▼

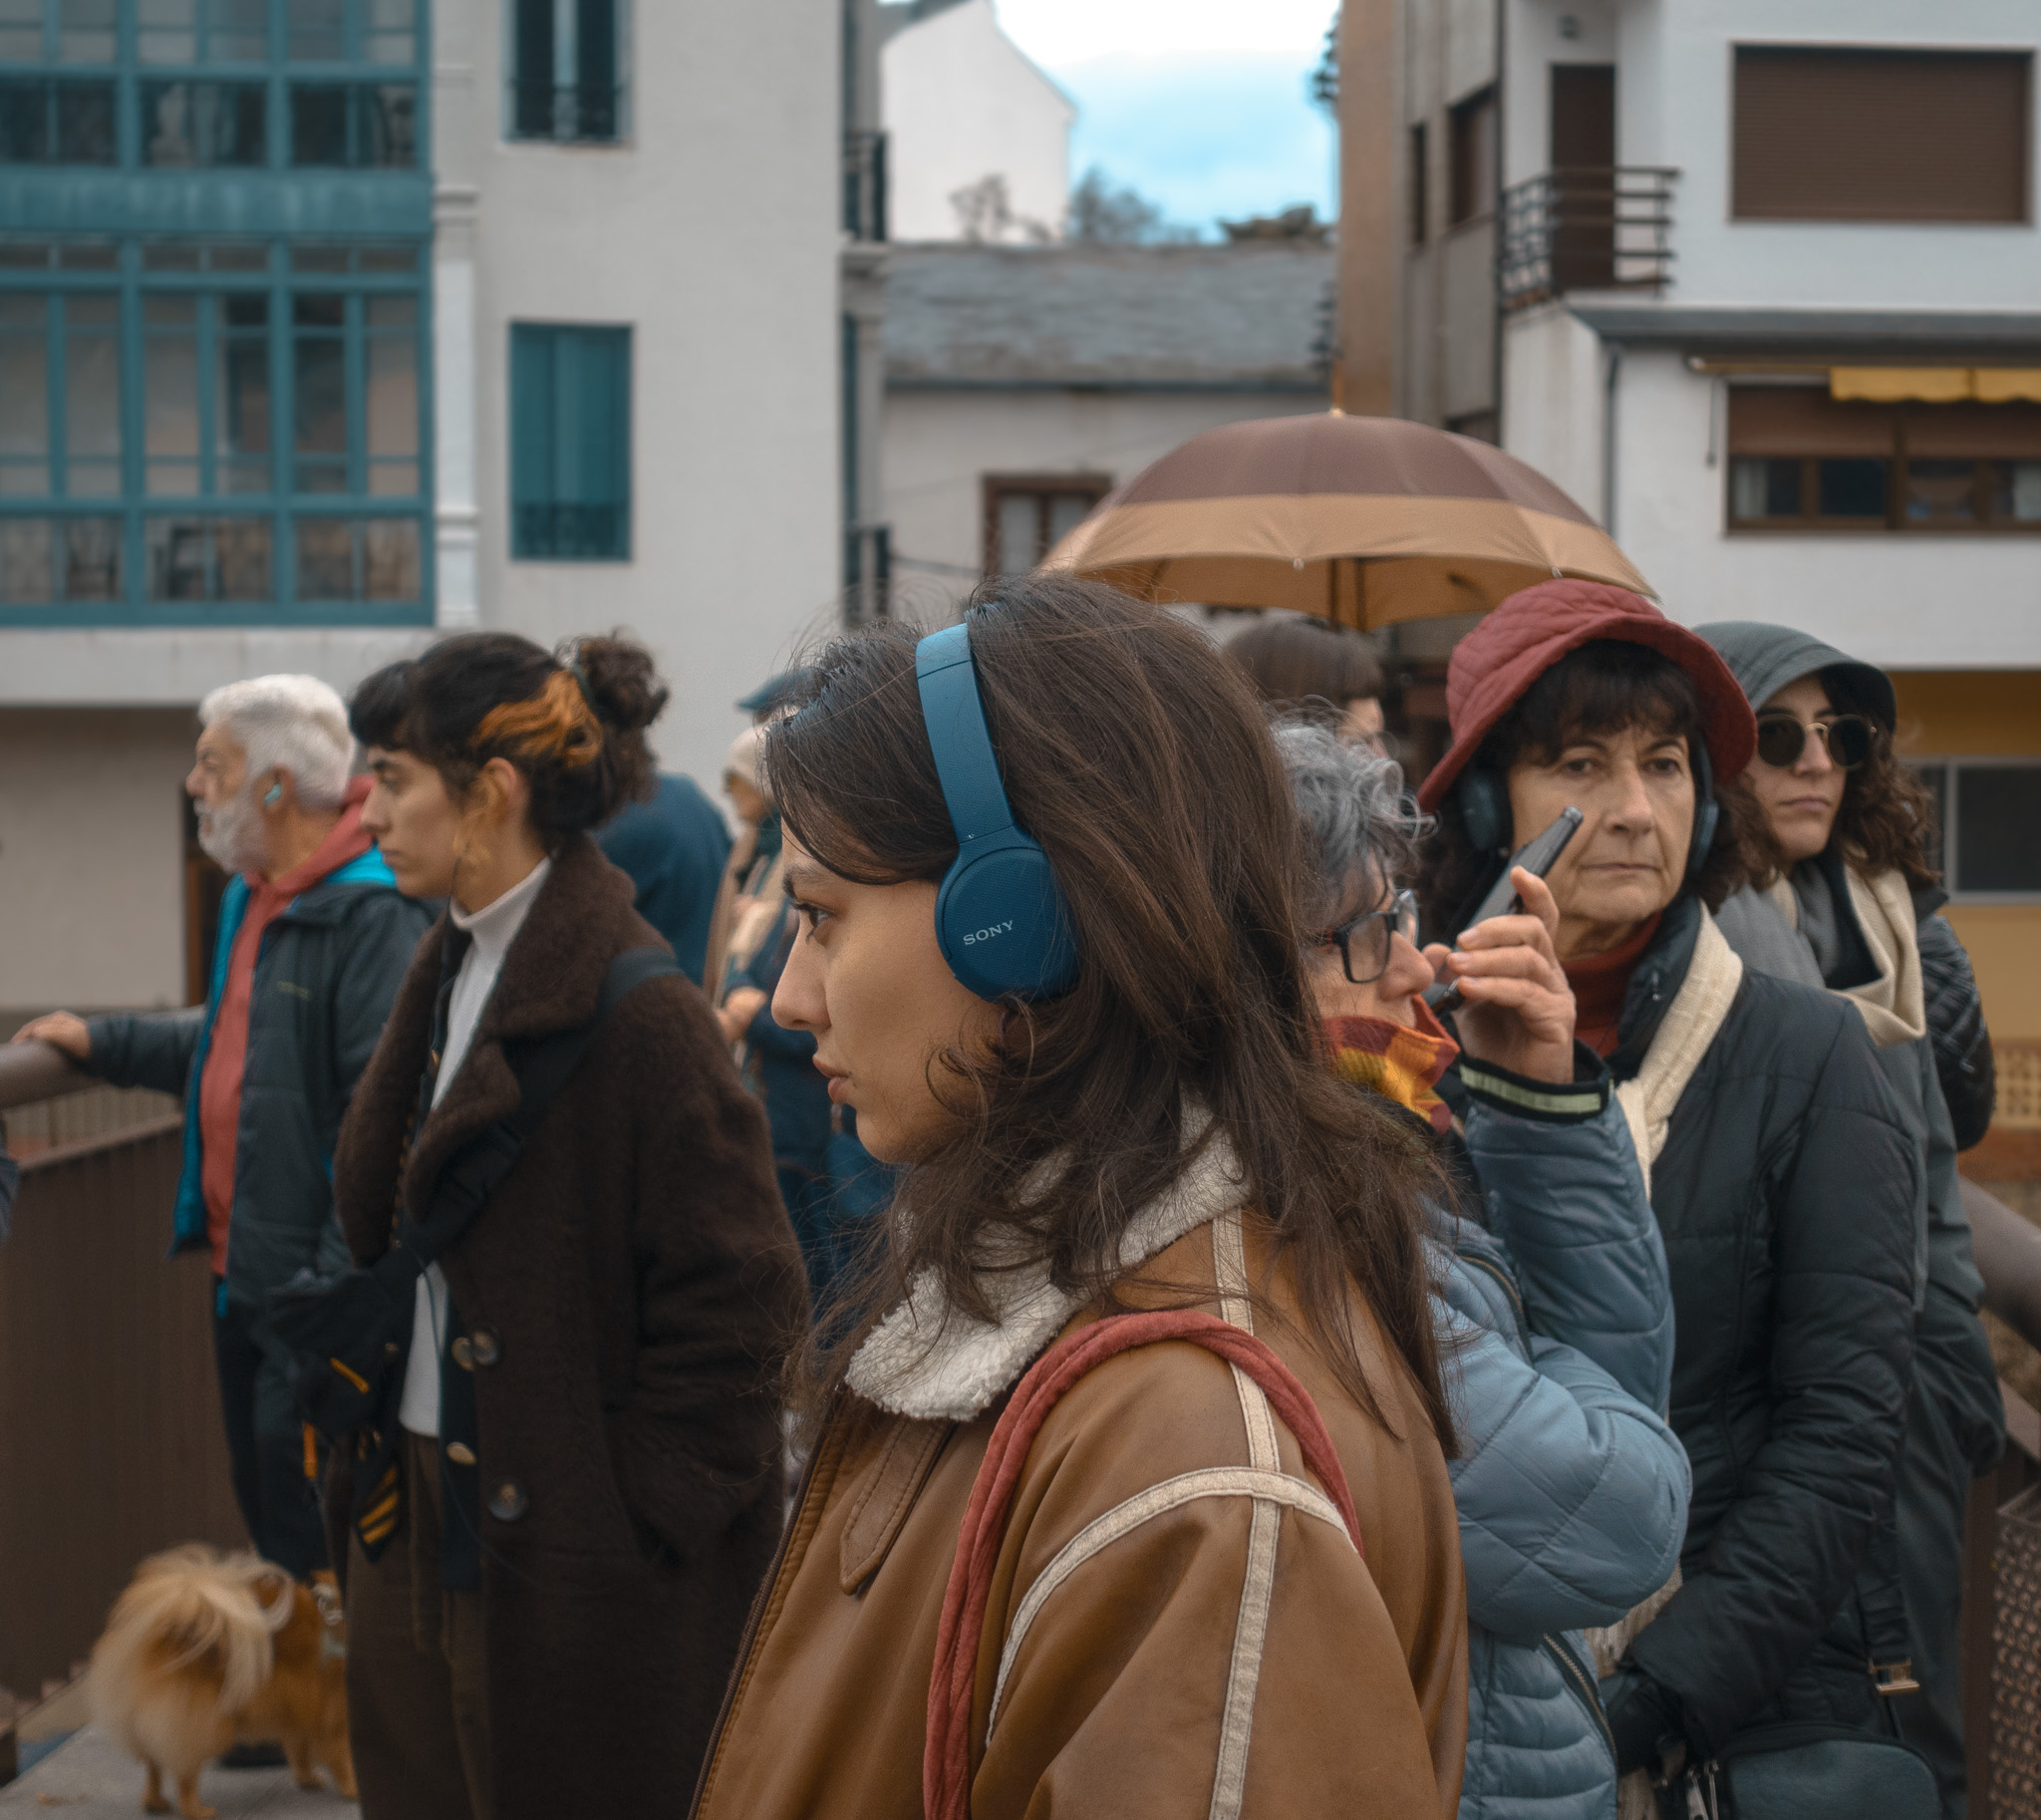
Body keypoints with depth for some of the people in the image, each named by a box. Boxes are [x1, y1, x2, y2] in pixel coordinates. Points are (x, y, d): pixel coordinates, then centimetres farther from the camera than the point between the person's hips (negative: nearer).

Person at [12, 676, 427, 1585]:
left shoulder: (370, 915, -20)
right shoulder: (253, 895, 13)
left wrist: (339, 1292, -28)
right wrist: (103, 1042, 27)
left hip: (312, 1280, -10)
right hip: (242, 1271, 10)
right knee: (266, 1519, 19)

▲

[Aim of the task] Print the preceding material over again exactly. Please leave the pictures out.

[Answer area]
Body keypoints with depth for some of the people in the image, each named by a box. Boxes are [x1, y1, x2, y2] in pixel coordinates. Points are (x, y, d): pixel coordinates, then centimetres farther from the camera than the point between the person's hips (negative: nearer).

Person at [12, 676, 427, 1585]:
left shoulder: (370, 915, -20)
right shoulder: (253, 895, 13)
left wrist: (339, 1292, -28)
right wrist: (103, 1042, 27)
left hip: (312, 1280, -10)
right hip: (242, 1271, 10)
right knee: (266, 1519, 19)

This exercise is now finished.